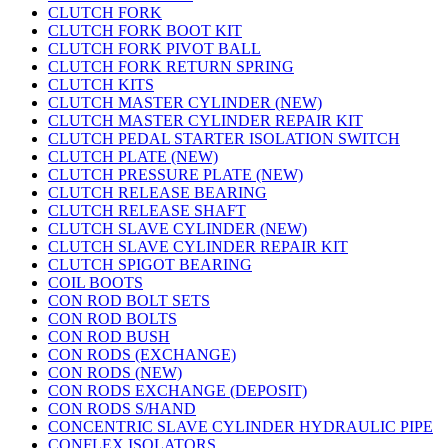
CLUTCH FORK
CLUTCH FORK BOOT KIT
CLUTCH FORK PIVOT BALL
CLUTCH FORK RETURN SPRING
CLUTCH KITS
CLUTCH MASTER CYLINDER (NEW)
CLUTCH MASTER CYLINDER REPAIR KIT
CLUTCH PEDAL STARTER ISOLATION SWITCH
CLUTCH PLATE (NEW)
CLUTCH PRESSURE PLATE (NEW)
CLUTCH RELEASE BEARING
CLUTCH RELEASE SHAFT
CLUTCH SLAVE CYLINDER (NEW)
CLUTCH SLAVE CYLINDER REPAIR KIT
CLUTCH SPIGOT BEARING
COIL BOOTS
CON ROD BOLT SETS
CON ROD BOLTS
CON ROD BUSH
CON RODS (EXCHANGE)
CON RODS (NEW)
CON RODS EXCHANGE (DEPOSIT)
CON RODS S/HAND
CONCENTRIC SLAVE CYLINDER HYDRAULIC PIPE
CONFLEX ISOLATORS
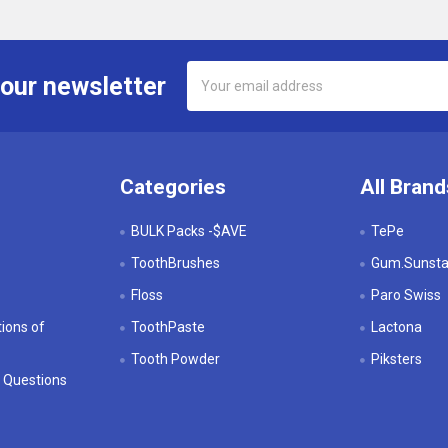
Email
 our newsletter
Address
Categories
All Brand
BULK Packs -$AVE
TePe
ToothBrushes
Gum.Sunstar
Floss
Paro Swiss
ions of
ToothPaste
Lactona
Tooth Powder
Piksters
 Questions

> **WHAT IS REQUIRED**
Copy out the text of the records above line for line, without changing any wording. Leave out the pictures.

> **WORKED SOLUTION**
CLUTCH FORK
CLUTCH FORK BOOT KIT
CLUTCH FORK PIVOT BALL
CLUTCH FORK RETURN SPRING
CLUTCH KITS
CLUTCH MASTER CYLINDER (NEW)
CLUTCH MASTER CYLINDER REPAIR KIT
CLUTCH PEDAL STARTER ISOLATION SWITCH
CLUTCH PLATE (NEW)
CLUTCH PRESSURE PLATE (NEW)
CLUTCH RELEASE BEARING
CLUTCH RELEASE SHAFT
CLUTCH SLAVE CYLINDER (NEW)
CLUTCH SLAVE CYLINDER REPAIR KIT
CLUTCH SPIGOT BEARING
COIL BOOTS
CON ROD BOLT SETS
CON ROD BOLTS
CON ROD BUSH
CON RODS (EXCHANGE)
CON RODS (NEW)
CON RODS EXCHANGE (DEPOSIT)
CON RODS S/HAND
CONCENTRIC SLAVE CYLINDER HYDRAULIC PIPE
CONFLEX ISOLATORS
Email
 our newsletter
Address
Categories
All Brand
BULK Packs -$AVE
TePe
ToothBrushes
Gum.Sunstar
Floss
Paro Swiss
ions of
ToothPaste
Lactona
Tooth Powder
Piksters
 Questions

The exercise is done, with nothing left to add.